In 2011 we saw the GOP introduce anti-abortion legislation that would also redefine rape. We also saw dangerous, misguided statements on rape and abortion at least eight other times by leaders of the Republican Party.
After a 2012 report from the DOD released numbers saying that since 2006 there had been a 64% increase in violent sexual assaults, Fox News analyst Liz Trotta stated that women should “expect” to be raped working in such close proximity.
The expectation of rape.
That is what survivors must deal with our peers/media telling us.” They should have known something like that would happen.” They deal with critique of clothing, character, past sexual history, and forced to relive the trauma.
But it is only “bad men” who rape, right?
Reject that argument and its assertion.
The article “Nice Guys Commit Rape Too” (link no longer available) posted on the Good Men Project has come under fire in recent weeks. The article readily admits that a friend slept with a woman while she was sleeping, but the article defends him because the woman had been flirting and giving him “mixed signals.”
After a backlash by bloggers, GMP defended their articles and published additional accounts by rapists.
The arguments on GMP that these aren’t “bad men” only men who have made mistakes, learned their lesson, and after all look at what the women did. Shouldn’t she be to blame? Doesn’t she hold at least some accountability? She had flirted with him for weeks…
But these arguments do nothing to help victims/survivors of sexual assault or rape. Instead, it plays into the notion that rape happens to people because they were doing something wrong. We didn’t take enough precautions. But when we do, when we tell the world why we view men with trepidation, we are also criticized.
That is what rape culture does.
It perpetuates a society that asks victims to be accountable for their actions, but offer forgiveness for rapists.
It’s a society that believes rapes are made-up at much higher instances than they actually are.
It’s a society that is so quick to judge an Eastern culture for its egregious laws and treatment of women, but overlooks its own.
The Rapist isn’t a Masked Stranger
Approximately 2/3 of rapes were committed by someone known to the victim.1
73% of sexual assaults were perpetrated by a non-stranger.1
38% of rapists are a friend or acquaintance.1
28% are an intimate.1
7% are a relative.1
He’s not Hiding in the Bushes
More than 50% of all rape/sexual assault incidents were reported by victims to have occured within 1 mile of their home or at their home.2
- 4 in 10 take place at the victim’s home.
================
◆ WORK TO COMPLETE ◆
1: In the text on rape culture, what do survivors deal with, according to the sentence beginning "They deal with critique"? List each item separately.
2: Summarize the text on rape culture in two sentences.
3: Write the next part of the text on rape culture, picking up after its final line.
================
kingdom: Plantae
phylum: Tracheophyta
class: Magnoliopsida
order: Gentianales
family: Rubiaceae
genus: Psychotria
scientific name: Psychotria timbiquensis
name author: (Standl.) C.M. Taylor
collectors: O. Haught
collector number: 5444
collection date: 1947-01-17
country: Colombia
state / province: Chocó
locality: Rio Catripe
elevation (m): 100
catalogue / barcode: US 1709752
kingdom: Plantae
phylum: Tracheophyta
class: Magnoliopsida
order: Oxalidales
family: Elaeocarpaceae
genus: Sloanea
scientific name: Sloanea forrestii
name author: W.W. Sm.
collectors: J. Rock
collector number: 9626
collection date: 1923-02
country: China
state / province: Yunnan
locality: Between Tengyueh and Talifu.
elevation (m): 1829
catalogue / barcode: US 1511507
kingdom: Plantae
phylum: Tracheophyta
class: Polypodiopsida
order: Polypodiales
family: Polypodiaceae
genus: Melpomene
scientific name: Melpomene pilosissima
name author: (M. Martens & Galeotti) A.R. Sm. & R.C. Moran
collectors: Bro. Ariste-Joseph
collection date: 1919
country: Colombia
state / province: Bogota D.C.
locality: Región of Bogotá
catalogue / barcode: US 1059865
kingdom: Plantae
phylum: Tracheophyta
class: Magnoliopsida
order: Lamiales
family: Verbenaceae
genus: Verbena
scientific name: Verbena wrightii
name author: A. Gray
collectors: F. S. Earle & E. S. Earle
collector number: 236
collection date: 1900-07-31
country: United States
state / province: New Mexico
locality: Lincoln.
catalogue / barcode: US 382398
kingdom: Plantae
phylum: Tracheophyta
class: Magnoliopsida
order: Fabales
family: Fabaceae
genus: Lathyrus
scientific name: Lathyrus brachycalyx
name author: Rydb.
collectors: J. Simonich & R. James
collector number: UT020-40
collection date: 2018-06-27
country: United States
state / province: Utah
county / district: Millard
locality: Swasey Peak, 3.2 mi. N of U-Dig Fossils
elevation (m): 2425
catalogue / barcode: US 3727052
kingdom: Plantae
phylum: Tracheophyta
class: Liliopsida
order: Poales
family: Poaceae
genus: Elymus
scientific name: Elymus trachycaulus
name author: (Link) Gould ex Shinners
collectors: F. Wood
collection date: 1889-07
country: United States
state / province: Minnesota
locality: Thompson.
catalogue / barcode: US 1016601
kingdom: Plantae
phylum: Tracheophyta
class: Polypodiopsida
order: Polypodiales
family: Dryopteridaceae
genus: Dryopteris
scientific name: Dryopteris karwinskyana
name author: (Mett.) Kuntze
================
◆ ANSWERS FOR THE EXERCISE ◆
1:
- Critique of clothing
- Critique of character
- Critique of past sexual history
- Being forced to relive the trauma

2: The text argues that rape culture, seen in Republican statements, a Fox News analyst's remark, and Good Men Project articles defending men who raped, blames victims while offering forgiveness to rapists. It then cites figures showing that most rapes are committed by someone known to the victim and that more than half occur at or within a mile of the victim's home.

3:
- 2 in 10 take place at the home of a friend, neighbor, or relative.
- 1 in 12 take place in a parking garage.43% of rapes occur between 6:00pm and midnight.2
- 24% occur between midnight and 6:00am.
- The other 33% take place between 6:00am and 6:00pm.
- The average age of a rapist is 31 years old.2
- 52% are white.2
- 22% of imprisoned rapists report that they are married.2
- Juveniles accounted for 16% of forcible rape arrestees in 1995 and 17% of those arrested for other sex offenses.2
- In 1 in 3 sexual assaults, the perpetrator was intoxicated — 30% with alcohol, 4% with drugs.3
- In 2001, 11% of rapes involved the use of a weapon — 3% used a gun, 6% used a knife, and 2 % used another form of weapon.2
- 84% of victims reported the use of physical force only.2
Rapists are more likely to be a serial criminal than a serial rapist.
46% of rapists who were released from prison were re-arrested within 3 years of their release for another crime.4
- 18.6% for a violent offense.
- 14.8% for a property offense.
- 11.2% for a drug offense.
- 20.5% for a public-order offense.
- U.S. Department of Justice. 2005 National Crime Victimization Study. 2005.
- U.S. Department of Justice, Bureau of Statistics. 1997 Sex Offenses and Offenders Study. 1997.
- U.S. Department of Justice, Bureau of Statistics. 1998 Alcohol and Crime Study. 1998.
- 2002 Recidivism of Prisoners Released in 1994 Study. 2002.